While it had previously been thought that the English Channel was formed by slow erosion combined with rising sea levels, academics now believe it was created in weeks or months as a result of a cataclysmic flood which took place between 200,000 and 450,000 years ago.
If they are correct, Neanderthal man in what is now Dover would have gazed out at a 400ft-high waterfall the size of Niagara, which poured out one million cubic metres of water per second.
The water, which came from what is now the North Sea, but was then a lake that sat hundreds of feet above the Strait of Dover, punched through the soft chalk hills uniting England and France and flowed into the Atlantic.
Chris Stringer, head of human origins at the Natural History Museum in London and one of the authors of a paper published yesterday in Nature magazine, said: "This could have been one of the most powerful flood events ever known on Earth."
The dramatic discovery emerged from highly detailed underwater sound-waves that captured spectacular images of the seabed of the Channel a few miles off the Sussex coast. The equipment is able to see through thick layers of sediment to the seabed beneath. Team members were surprised to find the remains of a huge valley, partly hidden by accumulated mud, running south-west from the Strait of Dover.

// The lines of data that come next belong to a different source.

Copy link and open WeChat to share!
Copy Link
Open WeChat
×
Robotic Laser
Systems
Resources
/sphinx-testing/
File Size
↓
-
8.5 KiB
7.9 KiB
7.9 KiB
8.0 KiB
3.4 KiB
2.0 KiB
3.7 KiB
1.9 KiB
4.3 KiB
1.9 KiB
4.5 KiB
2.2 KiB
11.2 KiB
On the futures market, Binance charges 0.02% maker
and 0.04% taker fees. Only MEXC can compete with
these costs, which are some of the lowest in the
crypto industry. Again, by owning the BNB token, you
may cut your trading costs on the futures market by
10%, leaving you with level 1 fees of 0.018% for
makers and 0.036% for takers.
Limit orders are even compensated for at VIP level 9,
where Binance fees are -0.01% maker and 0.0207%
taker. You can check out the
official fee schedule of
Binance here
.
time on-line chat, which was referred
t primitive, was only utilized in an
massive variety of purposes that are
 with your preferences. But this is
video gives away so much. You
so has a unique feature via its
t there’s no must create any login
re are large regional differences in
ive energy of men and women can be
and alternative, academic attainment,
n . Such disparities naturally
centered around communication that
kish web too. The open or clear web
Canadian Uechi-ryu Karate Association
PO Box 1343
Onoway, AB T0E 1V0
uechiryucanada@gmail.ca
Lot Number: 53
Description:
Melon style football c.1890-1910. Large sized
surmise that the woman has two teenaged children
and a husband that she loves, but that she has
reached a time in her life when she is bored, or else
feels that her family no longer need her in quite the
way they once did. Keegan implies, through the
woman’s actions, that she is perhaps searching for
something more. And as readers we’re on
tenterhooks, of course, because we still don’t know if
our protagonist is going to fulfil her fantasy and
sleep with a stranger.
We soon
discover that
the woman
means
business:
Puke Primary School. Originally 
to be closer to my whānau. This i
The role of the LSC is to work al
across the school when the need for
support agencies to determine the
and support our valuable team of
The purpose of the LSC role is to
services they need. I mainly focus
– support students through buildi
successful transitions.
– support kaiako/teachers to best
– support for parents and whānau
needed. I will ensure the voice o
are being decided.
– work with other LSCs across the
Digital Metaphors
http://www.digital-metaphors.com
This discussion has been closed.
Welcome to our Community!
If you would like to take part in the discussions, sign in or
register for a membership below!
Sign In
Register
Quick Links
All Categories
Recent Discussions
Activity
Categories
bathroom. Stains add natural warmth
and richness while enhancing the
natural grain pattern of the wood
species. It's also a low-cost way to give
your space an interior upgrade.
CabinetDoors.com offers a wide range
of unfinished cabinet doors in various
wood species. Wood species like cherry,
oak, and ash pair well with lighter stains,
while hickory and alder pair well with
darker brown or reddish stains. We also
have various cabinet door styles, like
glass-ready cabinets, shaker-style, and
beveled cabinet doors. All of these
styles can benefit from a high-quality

The researchers also discovered huge scour marks, deep bowls and piles of rock that could only have been created by a giant torrent of water - triggering an important revision of the understanding of prehistoric Britain.
The study is part of the "Ancient Human Occupation of Britain" project and shows a huge valley more than seven miles wide and up to 170ft deep carved into chalk bedrock on the floor of the English Channel.
Dr Sanjeev Gupta, of Imperial College London, the leader of the study, said: "In places, this huge underwater valley is more than seven miles wide and 170ft deep, with vertical sides.
"Its nearest geological parallels are found not on Earth, but in the monumental flood terrains of the planet Mars.
"This suggests that the valley was created by catastrophic flood-flows following the breaching of the Dover Strait and the sudden release of water from a giant lake to the north."
He added: "This event rewrites the history of how the UK became an island and may explain why early human occupation of Britain came to an abrupt halt for almost 120,000 years."